We are developing the social individualist meta-context for the future. From the very serious to the extremely frivolous... lets see what is on the mind of the Samizdata people.

Samizdata, derived from Samizdat /n. - a system of clandestine publication of banned literature in the USSR [Russ.,= self-publishing house]

Samizdata quote of the day

What we are dealing with is a documentary formula, into which Hayek’s life and work has been stuffed. The particular formula is the one they use for pioneering scientists who discover bacteria or something like that, and the need is to stress just how isolated and way-out the fellow was considered by everybody else. That might be fine for doing the mathematician who cracked Fermat’s Last Theorem, and may lend itself to atmospheric long-shots of the presenter walking through empty courtyards and along echoing corridors, but Friedrich Hayek was not a man working alone, and his ideas built on the ideas of other earlier and contemporary economists. I kept waiting for the name Ludwig von Mises to crop up, and it never did. It’s kind of hard to discuss Hayek’s early years in Vienna without once mentioning Mises. The final straw came when the presenter described his work at the Institute of Business Cycle Research which was founded with Mises at the Chamber of Commerce where Mises worked, and where he held his legendary seminars, which Hayek attended, and even then she could not bear to utter Mises’ name. The following is far from a perfect analogy, but it’s like watching a documentary about Mark Antony with no mention of Caesar.

Richard Carey is unimpressed by part two of the BBC series ‘Masters of Money’, featuring the work of F. A. Hayek.

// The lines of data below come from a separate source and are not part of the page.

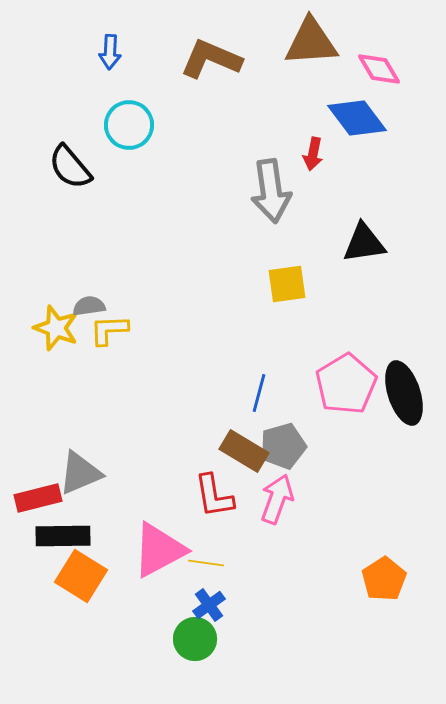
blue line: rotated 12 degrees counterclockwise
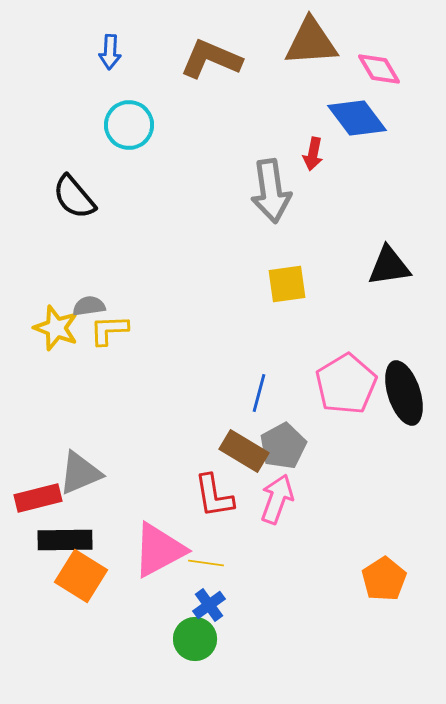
black semicircle: moved 4 px right, 30 px down
black triangle: moved 25 px right, 23 px down
gray pentagon: rotated 12 degrees counterclockwise
black rectangle: moved 2 px right, 4 px down
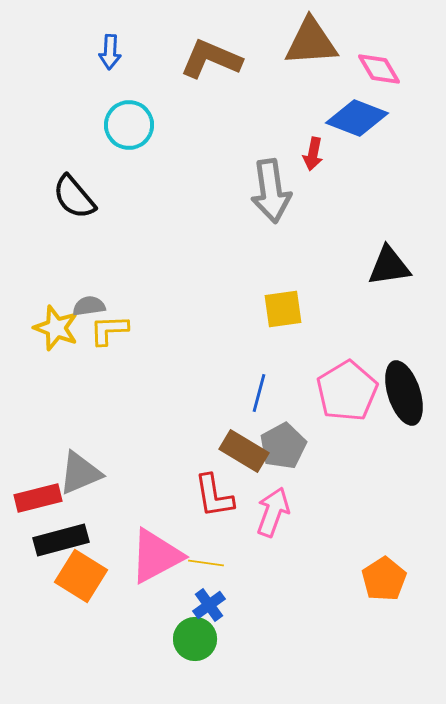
blue diamond: rotated 32 degrees counterclockwise
yellow square: moved 4 px left, 25 px down
pink pentagon: moved 1 px right, 7 px down
pink arrow: moved 4 px left, 13 px down
black rectangle: moved 4 px left; rotated 14 degrees counterclockwise
pink triangle: moved 3 px left, 6 px down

Part one was about Keynes. Part three will be about Marx. I know. What the hell kind of “master of money” was Karl Marx? Carey’s sentiments exactly.

I considered recycling Carey’s entire posting, which is not a whole lot longer than the above excerpt, to include in particular what he says about Marx, and also about the BBC. But it is no part of my intention to have anyone here ignoring Libertarian Home, where this posting appears. Do please go there, and read the whole thing. Or just go there anyway.

8 comments to Samizdata quote of the day

  • MakajazMonkee

    The beeb is so unintentionally hilarious….genius

  • mdc

    If we’re going either in chronological order, or in order of ideas being adopted and then abandoned, shouldn’t Marx be first, rather than the culmination? To the extent he belongs in a program about real economists at all.

    No? Ok then.

  • PeterT

    Its fully possible that the presenter does not even know who Mises is.

    I too was unimpressed with what I saw and ended up switching the TV off to continue reading an excellent Jo Nesbo thriller.

    What did strike me was just how poor TV can be as a medium for communication – although I suspect it was also due to Beeb laziness. They managed to show the same shot of fish from Billingsgate market twice within half an hour. Couldn’t they at least have had some nice animations trying to illustrate his ideas on the business cycle?

  • Richard Carey

    Thanks for the compliment, Brian.

    Here’s an interesting interview by Bernard Levin with Hayek from 1980, which I haven’t seen before:


    I wouldn’t have even looked for this, had it not been for the BBC programme annoying me, so I guess I should bear in mind not only ‘what is seen’ but also ‘what is unseen’.

  • Richard

    You’re welcome.

    Yes, being able easily to search out other stuff about Hayek changes things, when it comes to TV shows like this one. You are right that Mises was ignored. But at least Hayek got a big mention, up there alongside Keynes and Marx.

    Those who want to learn more now easily can.

  • mdc

    To be fair if they were doing it ‘properly’, Hayek probably shouldn’t have had a program either.

    The first should have been 19th century, but based around Classical economics, not Marxism, which was never taken seriously by the economics profession. Then it should be Keynes; right or wrong his ideas were extremely influential. Then it should be Milton Friedman, who actually did destroy the Keynesian view of money, and established the one that persists to this day (including among people who call themselves Keynesians, if you read between the lines).

  • Rob

    If the BBC broadcast a social history of English Cricket there would be an episode on Marx.

  • Paul Marks

    The BBC are vile – a mixture of poltical bias and just plain ignorance.

    I was aware of this comment by Richard – and I agree with every word of it.

    However, mdc and Rob raise an interesting point.

    What the bleep is Karl Marx doing in the series?

    And why is he getting the last word?

    This is weird – even by the absurd standards of the BBC.

    Two shows for the collectivists (one on Karl Marx – who was not even a monetary economist anyway).

    And one (messed up) show for the anti collectivists.

    Still it is possible to get a contribution from Karl Marx – Hunter Lewis shows (in”Where Keynes Went Wrong”) sneering (quite rightly sneering) at Keynesianism – before John Keynes was even born.

    However, somehow, I do not think the BBC will be citeing the same stuff – or have the same target.